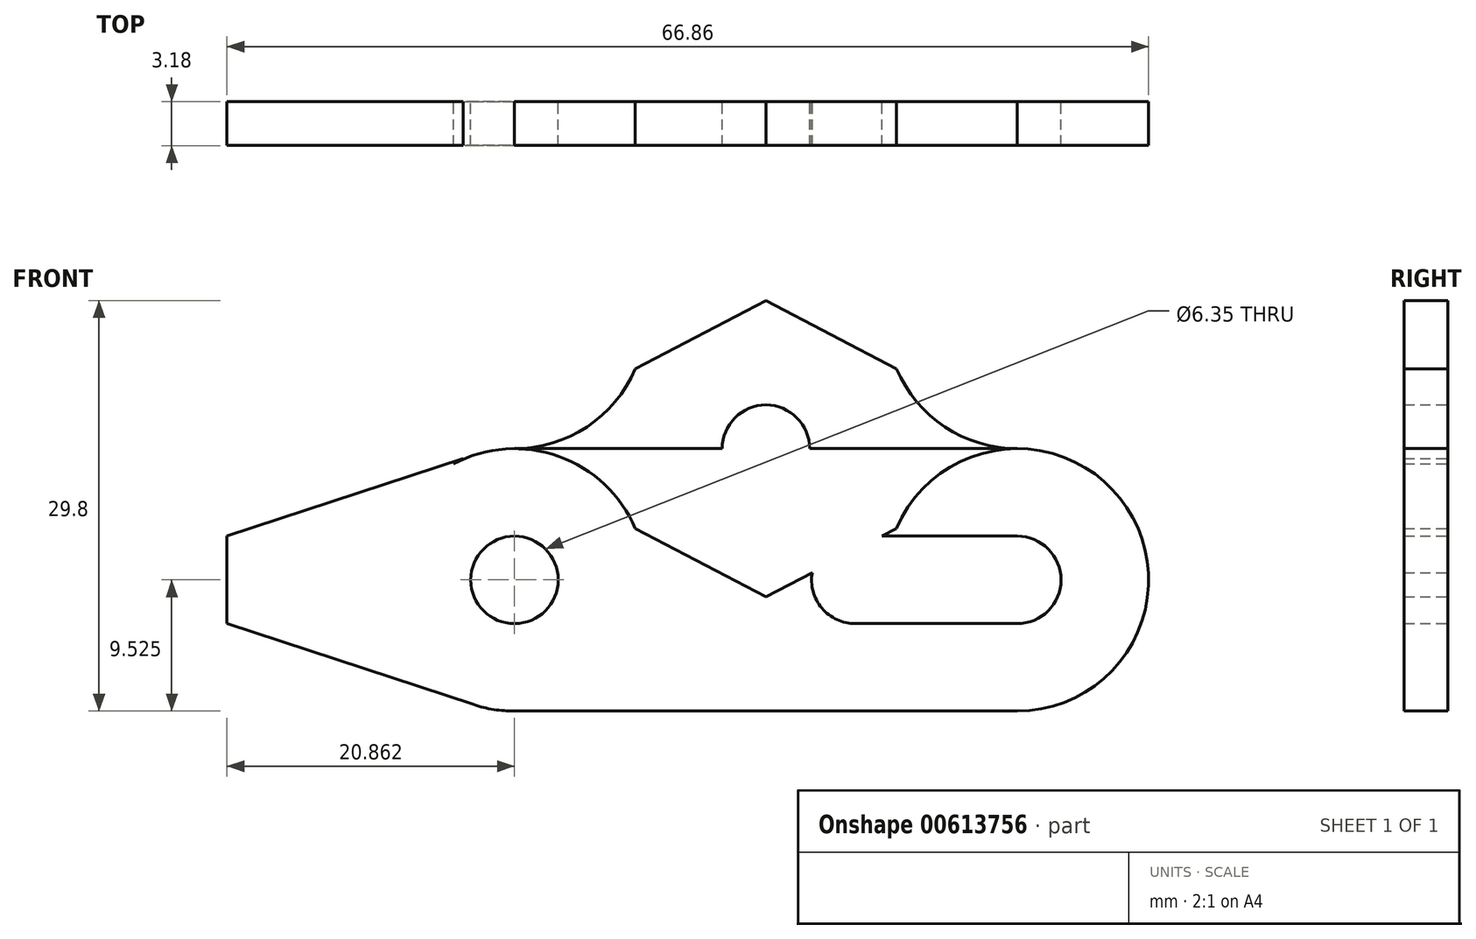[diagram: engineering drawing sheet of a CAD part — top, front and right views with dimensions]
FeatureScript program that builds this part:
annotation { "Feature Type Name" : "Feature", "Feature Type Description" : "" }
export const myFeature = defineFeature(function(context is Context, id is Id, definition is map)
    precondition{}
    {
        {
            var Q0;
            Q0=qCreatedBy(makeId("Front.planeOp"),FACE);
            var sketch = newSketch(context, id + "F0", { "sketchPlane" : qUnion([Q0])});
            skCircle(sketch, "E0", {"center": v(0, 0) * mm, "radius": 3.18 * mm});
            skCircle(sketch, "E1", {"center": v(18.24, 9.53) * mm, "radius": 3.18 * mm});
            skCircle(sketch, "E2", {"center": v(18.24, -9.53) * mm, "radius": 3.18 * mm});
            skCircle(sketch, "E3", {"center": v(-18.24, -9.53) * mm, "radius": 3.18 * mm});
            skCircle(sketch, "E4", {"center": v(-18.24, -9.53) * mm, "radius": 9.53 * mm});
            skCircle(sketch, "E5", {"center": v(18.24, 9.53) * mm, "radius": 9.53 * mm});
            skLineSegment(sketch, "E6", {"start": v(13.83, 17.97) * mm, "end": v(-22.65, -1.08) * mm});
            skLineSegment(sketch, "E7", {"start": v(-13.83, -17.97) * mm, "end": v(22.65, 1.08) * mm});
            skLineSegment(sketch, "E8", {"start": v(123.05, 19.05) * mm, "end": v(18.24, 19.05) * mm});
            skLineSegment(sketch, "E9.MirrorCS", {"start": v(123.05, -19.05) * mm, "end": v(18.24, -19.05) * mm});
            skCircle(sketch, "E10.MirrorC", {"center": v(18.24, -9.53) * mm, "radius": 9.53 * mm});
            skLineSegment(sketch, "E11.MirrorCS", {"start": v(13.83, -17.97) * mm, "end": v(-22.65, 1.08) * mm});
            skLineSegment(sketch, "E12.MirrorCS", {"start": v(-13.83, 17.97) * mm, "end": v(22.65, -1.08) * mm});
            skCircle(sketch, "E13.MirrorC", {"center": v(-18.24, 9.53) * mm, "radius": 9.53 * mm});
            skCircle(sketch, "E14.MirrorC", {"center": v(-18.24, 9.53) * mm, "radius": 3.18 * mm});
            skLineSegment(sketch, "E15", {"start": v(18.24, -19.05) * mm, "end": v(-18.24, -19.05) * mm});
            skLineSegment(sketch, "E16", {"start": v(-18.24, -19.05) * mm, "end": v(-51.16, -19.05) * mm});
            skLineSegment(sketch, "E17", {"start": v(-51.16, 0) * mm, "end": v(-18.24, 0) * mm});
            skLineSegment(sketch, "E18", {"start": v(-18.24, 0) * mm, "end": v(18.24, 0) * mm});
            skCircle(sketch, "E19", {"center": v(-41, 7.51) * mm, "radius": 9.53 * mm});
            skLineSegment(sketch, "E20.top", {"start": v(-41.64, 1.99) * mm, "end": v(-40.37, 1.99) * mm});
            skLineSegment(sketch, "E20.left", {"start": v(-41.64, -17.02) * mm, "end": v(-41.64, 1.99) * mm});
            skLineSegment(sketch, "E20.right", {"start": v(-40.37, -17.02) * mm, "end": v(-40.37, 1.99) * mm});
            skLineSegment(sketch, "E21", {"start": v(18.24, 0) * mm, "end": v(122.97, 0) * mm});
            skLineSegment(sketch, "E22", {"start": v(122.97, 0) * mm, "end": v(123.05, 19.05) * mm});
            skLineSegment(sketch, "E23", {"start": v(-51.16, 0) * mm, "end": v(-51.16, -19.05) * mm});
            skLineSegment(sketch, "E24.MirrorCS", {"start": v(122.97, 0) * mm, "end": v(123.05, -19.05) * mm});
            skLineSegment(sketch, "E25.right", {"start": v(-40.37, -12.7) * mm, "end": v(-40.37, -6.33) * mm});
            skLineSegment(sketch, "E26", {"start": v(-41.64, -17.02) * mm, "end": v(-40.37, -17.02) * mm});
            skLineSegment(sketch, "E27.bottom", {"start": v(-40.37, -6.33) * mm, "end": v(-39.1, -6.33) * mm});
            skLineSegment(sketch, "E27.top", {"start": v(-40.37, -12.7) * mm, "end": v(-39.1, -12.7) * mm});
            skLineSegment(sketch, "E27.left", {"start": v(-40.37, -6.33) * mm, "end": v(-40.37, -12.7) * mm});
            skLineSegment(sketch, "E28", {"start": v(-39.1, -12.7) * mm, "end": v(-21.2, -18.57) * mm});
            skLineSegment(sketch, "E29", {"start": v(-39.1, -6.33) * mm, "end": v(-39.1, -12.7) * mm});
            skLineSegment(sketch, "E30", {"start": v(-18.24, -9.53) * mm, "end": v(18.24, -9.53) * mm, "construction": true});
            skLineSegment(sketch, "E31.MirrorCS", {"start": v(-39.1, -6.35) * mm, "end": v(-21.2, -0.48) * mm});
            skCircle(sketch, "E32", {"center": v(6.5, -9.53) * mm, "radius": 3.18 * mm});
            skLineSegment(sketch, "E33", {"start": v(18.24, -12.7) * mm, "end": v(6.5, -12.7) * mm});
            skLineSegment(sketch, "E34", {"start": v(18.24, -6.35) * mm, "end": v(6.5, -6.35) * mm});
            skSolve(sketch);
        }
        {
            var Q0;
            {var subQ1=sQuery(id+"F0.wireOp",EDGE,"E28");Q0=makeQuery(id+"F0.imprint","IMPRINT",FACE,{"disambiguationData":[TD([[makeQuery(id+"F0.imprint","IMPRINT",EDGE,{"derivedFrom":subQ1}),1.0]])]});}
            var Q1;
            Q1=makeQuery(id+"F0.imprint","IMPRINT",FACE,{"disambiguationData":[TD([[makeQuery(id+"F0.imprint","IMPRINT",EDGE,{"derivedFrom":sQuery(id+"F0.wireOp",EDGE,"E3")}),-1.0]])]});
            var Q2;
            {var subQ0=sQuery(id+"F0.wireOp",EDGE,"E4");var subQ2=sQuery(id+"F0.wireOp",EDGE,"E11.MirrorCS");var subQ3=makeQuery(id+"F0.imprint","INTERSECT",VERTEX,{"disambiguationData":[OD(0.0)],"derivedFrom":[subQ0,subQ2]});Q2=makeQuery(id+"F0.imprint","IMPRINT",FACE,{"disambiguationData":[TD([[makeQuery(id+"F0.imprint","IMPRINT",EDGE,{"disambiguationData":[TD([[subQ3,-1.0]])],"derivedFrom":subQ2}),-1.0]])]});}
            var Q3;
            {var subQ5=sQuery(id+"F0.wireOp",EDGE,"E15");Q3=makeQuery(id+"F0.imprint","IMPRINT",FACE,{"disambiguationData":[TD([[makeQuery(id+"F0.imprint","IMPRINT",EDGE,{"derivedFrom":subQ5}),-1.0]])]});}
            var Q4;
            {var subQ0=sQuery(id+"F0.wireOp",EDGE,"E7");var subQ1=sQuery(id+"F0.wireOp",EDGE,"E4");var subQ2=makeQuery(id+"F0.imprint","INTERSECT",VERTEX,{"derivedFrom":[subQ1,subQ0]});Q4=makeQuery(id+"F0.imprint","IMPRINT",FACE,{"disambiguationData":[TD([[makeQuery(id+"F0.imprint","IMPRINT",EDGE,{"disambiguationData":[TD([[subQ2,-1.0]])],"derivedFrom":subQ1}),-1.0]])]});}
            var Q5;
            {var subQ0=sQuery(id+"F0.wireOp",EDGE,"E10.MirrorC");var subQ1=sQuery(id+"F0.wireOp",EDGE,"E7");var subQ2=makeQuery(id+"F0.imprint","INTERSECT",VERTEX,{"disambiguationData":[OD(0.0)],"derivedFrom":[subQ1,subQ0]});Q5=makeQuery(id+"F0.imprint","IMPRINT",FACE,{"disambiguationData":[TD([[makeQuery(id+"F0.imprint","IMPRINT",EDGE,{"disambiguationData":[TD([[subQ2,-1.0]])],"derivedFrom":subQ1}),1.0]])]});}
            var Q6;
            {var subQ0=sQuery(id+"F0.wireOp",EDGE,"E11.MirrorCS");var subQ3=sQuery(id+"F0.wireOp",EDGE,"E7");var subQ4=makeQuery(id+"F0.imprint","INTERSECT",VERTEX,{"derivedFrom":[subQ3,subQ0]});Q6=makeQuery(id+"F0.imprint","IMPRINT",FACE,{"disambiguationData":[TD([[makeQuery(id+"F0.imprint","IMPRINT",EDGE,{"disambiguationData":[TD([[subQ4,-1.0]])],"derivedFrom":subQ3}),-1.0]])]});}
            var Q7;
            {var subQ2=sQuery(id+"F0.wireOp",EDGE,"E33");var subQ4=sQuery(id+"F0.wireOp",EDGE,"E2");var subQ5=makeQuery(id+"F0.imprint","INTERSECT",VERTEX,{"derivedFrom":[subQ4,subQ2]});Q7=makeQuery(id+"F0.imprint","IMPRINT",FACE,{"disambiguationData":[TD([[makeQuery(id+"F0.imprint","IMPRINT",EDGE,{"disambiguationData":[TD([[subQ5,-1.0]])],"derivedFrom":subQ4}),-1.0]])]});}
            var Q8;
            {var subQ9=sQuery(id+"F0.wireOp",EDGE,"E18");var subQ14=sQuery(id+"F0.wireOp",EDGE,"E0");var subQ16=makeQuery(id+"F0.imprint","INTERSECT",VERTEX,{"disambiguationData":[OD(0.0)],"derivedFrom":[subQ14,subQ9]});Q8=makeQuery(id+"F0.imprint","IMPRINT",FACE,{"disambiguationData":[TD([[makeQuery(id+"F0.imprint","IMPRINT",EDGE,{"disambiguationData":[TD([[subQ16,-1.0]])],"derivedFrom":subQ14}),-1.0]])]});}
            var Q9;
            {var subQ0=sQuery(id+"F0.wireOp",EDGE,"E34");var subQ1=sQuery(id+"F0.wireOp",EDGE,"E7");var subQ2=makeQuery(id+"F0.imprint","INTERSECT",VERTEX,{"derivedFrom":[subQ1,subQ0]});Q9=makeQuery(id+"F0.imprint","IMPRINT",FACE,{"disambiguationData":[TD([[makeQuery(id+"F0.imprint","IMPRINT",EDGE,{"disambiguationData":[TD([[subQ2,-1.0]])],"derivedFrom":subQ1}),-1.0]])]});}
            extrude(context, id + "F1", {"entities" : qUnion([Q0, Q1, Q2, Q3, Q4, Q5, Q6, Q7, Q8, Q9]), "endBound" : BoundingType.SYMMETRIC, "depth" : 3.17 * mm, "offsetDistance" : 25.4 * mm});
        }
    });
--------------------------------------------------
Problem requirements →
Copy the records word for word from the beginning through the line that contains "v(13.83, -17.97) *", including that line. Leave the pictures out of your copy.

Result of this exercise →
[diagram: engineering drawing sheet of a CAD part — top, front and right views with dimensions]
FeatureScript program that builds this part:
annotation { "Feature Type Name" : "Feature", "Feature Type Description" : "" }
export const myFeature = defineFeature(function(context is Context, id is Id, definition is map)
    precondition{}
    {
        {
            var Q0;
            Q0=qCreatedBy(makeId("Front.planeOp"),FACE);
            var sketch = newSketch(context, id + "F0", { "sketchPlane" : qUnion([Q0])});
            skCircle(sketch, "E0", {"center": v(0, 0) * mm, "radius": 3.18 * mm});
            skCircle(sketch, "E1", {"center": v(18.24, 9.53) * mm, "radius": 3.18 * mm});
            skCircle(sketch, "E2", {"center": v(18.24, -9.53) * mm, "radius": 3.18 * mm});
            skCircle(sketch, "E3", {"center": v(-18.24, -9.53) * mm, "radius": 3.18 * mm});
            skCircle(sketch, "E4", {"center": v(-18.24, -9.53) * mm, "radius": 9.53 * mm});
            skCircle(sketch, "E5", {"center": v(18.24, 9.53) * mm, "radius": 9.53 * mm});
            skLineSegment(sketch, "E6", {"start": v(13.83, 17.97) * mm, "end": v(-22.65, -1.08) * mm});
            skLineSegment(sketch, "E7", {"start": v(-13.83, -17.97) * mm, "end": v(22.65, 1.08) * mm});
            skLineSegment(sketch, "E8", {"start": v(123.05, 19.05) * mm, "end": v(18.24, 19.05) * mm});
            skLineSegment(sketch, "E9.MirrorCS", {"start": v(123.05, -19.05) * mm, "end": v(18.24, -19.05) * mm});
            skCircle(sketch, "E10.MirrorC", {"center": v(18.24, -9.53) * mm, "radius": 9.53 * mm});
            skLineSegment(sketch, "E11.MirrorCS", {"start": v(13.83, -17.97) * mm, "end": v(-22.65, 1.08) * mm});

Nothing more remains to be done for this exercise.